Return, unchanged, the rows below between the line holding "collectors: W. N. Koelz" and the line holding "genus: Festuca", inclusive.

**Dataset entries:**
>> START
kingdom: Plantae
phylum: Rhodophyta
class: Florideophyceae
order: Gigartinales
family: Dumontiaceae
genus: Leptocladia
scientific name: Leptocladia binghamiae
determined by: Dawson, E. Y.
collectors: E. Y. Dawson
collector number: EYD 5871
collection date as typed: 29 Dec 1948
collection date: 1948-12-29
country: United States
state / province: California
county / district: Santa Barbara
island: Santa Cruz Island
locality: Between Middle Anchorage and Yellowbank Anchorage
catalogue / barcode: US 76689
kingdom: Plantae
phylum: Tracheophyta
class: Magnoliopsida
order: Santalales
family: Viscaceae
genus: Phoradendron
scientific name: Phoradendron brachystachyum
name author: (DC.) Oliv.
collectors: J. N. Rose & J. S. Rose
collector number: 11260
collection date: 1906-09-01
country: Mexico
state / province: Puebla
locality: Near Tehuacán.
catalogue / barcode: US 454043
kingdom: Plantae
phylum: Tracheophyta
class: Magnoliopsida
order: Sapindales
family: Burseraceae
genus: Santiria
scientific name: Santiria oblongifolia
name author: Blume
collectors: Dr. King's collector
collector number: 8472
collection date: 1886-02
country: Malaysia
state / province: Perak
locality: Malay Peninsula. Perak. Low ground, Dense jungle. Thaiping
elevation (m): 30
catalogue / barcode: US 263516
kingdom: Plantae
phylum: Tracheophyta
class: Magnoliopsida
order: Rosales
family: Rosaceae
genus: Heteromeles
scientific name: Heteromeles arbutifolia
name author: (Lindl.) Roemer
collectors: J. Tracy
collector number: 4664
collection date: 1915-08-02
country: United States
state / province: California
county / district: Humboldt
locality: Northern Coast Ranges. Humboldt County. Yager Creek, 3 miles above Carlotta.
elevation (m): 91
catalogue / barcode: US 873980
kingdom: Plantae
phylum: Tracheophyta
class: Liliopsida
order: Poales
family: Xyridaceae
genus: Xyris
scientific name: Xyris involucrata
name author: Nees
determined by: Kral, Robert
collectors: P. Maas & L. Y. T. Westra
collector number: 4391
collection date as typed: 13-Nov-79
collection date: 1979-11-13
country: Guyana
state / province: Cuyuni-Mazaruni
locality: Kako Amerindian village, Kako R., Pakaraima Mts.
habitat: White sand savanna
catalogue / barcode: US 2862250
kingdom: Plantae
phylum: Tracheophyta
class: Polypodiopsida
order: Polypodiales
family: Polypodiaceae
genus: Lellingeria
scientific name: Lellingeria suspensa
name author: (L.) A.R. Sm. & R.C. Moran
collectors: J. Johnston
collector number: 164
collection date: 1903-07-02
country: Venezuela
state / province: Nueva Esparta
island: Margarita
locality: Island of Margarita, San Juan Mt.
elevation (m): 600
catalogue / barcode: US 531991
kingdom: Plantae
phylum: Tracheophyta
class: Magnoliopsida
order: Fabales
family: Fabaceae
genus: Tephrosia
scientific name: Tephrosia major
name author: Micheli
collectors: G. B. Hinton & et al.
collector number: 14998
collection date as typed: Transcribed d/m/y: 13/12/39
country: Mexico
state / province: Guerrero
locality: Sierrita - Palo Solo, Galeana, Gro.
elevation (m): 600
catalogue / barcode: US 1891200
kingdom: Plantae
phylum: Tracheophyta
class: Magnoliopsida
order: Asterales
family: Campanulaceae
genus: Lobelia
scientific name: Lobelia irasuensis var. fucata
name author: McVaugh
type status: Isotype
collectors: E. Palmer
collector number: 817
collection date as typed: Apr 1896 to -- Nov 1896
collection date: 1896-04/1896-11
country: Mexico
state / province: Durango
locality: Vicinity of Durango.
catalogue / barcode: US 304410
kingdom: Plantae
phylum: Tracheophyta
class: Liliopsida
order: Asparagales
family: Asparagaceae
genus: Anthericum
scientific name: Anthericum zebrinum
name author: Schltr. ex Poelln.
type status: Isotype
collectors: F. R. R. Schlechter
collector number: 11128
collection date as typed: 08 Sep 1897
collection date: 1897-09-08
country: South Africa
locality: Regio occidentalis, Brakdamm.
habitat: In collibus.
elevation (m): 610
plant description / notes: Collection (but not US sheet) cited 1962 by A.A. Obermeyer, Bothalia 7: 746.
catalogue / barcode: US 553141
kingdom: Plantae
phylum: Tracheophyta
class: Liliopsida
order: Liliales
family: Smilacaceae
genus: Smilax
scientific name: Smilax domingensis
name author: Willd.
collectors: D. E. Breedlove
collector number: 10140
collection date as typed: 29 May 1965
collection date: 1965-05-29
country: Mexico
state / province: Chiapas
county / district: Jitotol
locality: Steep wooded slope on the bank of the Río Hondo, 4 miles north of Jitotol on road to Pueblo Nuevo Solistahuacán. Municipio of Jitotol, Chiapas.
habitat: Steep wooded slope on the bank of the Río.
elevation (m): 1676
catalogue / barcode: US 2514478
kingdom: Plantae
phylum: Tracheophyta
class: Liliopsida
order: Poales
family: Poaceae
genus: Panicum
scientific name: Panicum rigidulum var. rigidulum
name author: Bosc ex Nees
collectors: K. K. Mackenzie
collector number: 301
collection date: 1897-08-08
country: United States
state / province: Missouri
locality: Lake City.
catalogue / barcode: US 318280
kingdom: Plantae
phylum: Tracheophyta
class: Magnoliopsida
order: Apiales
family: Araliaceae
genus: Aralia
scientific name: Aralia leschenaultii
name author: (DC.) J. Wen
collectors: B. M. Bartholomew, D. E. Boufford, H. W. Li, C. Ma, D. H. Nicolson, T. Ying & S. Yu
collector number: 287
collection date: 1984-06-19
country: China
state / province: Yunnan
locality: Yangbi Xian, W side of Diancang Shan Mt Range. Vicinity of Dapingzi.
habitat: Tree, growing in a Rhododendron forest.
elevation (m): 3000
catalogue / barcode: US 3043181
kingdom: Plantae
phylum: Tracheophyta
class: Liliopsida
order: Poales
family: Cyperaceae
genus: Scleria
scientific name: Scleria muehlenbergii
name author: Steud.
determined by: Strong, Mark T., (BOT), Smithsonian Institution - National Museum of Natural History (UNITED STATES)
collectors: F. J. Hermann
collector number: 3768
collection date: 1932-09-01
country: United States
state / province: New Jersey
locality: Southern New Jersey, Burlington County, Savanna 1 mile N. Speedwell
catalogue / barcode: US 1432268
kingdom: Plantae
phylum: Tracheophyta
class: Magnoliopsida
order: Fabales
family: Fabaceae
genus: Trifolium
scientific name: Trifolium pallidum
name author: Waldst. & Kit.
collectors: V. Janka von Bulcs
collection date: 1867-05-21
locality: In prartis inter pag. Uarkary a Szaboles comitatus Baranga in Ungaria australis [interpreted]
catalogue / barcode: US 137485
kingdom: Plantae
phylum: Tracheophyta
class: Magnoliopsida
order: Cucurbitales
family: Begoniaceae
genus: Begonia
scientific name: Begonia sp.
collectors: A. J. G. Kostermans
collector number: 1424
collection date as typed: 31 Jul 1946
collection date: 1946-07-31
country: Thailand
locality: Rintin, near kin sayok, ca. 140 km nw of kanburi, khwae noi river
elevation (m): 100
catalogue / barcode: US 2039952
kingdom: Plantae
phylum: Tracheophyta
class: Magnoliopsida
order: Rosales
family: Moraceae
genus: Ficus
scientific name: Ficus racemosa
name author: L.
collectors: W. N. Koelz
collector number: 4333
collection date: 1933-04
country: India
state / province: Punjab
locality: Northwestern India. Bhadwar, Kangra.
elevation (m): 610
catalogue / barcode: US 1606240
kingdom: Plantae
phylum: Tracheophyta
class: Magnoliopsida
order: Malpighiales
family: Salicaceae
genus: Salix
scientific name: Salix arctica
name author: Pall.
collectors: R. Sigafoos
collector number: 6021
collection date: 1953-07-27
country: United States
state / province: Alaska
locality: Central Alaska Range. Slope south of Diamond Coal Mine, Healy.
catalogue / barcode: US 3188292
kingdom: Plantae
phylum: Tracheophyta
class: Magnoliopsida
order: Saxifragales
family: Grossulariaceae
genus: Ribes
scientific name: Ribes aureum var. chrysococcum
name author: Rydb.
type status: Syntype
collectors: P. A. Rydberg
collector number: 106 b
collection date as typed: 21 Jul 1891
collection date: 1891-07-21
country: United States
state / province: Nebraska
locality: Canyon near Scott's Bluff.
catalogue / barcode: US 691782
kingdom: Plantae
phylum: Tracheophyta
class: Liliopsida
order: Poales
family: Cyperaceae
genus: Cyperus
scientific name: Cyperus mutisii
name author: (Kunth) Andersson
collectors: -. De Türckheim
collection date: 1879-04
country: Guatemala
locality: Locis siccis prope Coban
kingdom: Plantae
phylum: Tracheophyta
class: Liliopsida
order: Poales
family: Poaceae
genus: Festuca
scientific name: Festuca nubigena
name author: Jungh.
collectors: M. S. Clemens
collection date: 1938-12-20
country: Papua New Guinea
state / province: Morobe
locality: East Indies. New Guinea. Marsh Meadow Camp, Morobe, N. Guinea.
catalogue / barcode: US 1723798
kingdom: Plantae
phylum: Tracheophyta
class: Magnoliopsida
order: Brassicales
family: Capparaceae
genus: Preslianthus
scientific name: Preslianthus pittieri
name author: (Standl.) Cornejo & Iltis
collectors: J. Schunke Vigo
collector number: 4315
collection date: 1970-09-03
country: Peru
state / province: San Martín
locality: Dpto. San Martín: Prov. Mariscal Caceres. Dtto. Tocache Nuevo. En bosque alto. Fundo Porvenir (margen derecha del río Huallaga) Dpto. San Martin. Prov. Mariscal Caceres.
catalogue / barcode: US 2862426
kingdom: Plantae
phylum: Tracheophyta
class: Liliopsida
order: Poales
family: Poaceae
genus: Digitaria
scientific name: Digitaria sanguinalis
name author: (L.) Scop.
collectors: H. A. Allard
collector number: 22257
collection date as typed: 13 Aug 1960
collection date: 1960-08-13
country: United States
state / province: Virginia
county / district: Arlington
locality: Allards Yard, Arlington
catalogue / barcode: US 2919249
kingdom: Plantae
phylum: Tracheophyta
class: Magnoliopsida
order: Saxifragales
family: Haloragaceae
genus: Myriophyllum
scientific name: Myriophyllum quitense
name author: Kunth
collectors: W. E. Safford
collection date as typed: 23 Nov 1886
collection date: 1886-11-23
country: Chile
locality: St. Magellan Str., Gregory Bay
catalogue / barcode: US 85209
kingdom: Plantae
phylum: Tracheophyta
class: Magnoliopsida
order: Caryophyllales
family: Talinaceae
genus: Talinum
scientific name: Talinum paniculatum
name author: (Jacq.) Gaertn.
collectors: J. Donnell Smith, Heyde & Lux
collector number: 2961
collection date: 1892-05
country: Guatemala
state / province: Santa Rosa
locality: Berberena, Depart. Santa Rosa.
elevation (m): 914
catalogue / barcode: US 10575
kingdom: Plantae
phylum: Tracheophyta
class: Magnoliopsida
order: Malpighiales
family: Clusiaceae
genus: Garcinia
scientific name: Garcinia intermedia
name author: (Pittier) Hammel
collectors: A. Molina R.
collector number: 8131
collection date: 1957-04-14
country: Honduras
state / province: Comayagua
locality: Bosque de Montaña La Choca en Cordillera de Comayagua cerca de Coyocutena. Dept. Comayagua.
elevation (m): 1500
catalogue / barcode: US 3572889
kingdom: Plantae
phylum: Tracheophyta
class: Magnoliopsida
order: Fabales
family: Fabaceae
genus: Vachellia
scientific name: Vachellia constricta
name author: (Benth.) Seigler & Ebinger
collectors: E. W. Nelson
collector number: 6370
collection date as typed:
>> END
**WORKED SOLUTION:**
collectors: W. N. Koelz
collector number: 4333
collection date: 1933-04
country: India
state / province: Punjab
locality: Northwestern India. Bhadwar, Kangra.
elevation (m): 610
catalogue / barcode: US 1606240
kingdom: Plantae
phylum: Tracheophyta
class: Magnoliopsida
order: Malpighiales
family: Salicaceae
genus: Salix
scientific name: Salix arctica
name author: Pall.
collectors: R. Sigafoos
collector number: 6021
collection date: 1953-07-27
country: United States
state / province: Alaska
locality: Central Alaska Range. Slope south of Diamond Coal Mine, Healy.
catalogue / barcode: US 3188292
kingdom: Plantae
phylum: Tracheophyta
class: Magnoliopsida
order: Saxifragales
family: Grossulariaceae
genus: Ribes
scientific name: Ribes aureum var. chrysococcum
name author: Rydb.
type status: Syntype
collectors: P. A. Rydberg
collector number: 106 b
collection date as typed: 21 Jul 1891
collection date: 1891-07-21
country: United States
state / province: Nebraska
locality: Canyon near Scott's Bluff.
catalogue / barcode: US 691782
kingdom: Plantae
phylum: Tracheophyta
class: Liliopsida
order: Poales
family: Cyperaceae
genus: Cyperus
scientific name: Cyperus mutisii
name author: (Kunth) Andersson
collectors: -. De Türckheim
collection date: 1879-04
country: Guatemala
locality: Locis siccis prope Coban
kingdom: Plantae
phylum: Tracheophyta
class: Liliopsida
order: Poales
family: Poaceae
genus: Festuca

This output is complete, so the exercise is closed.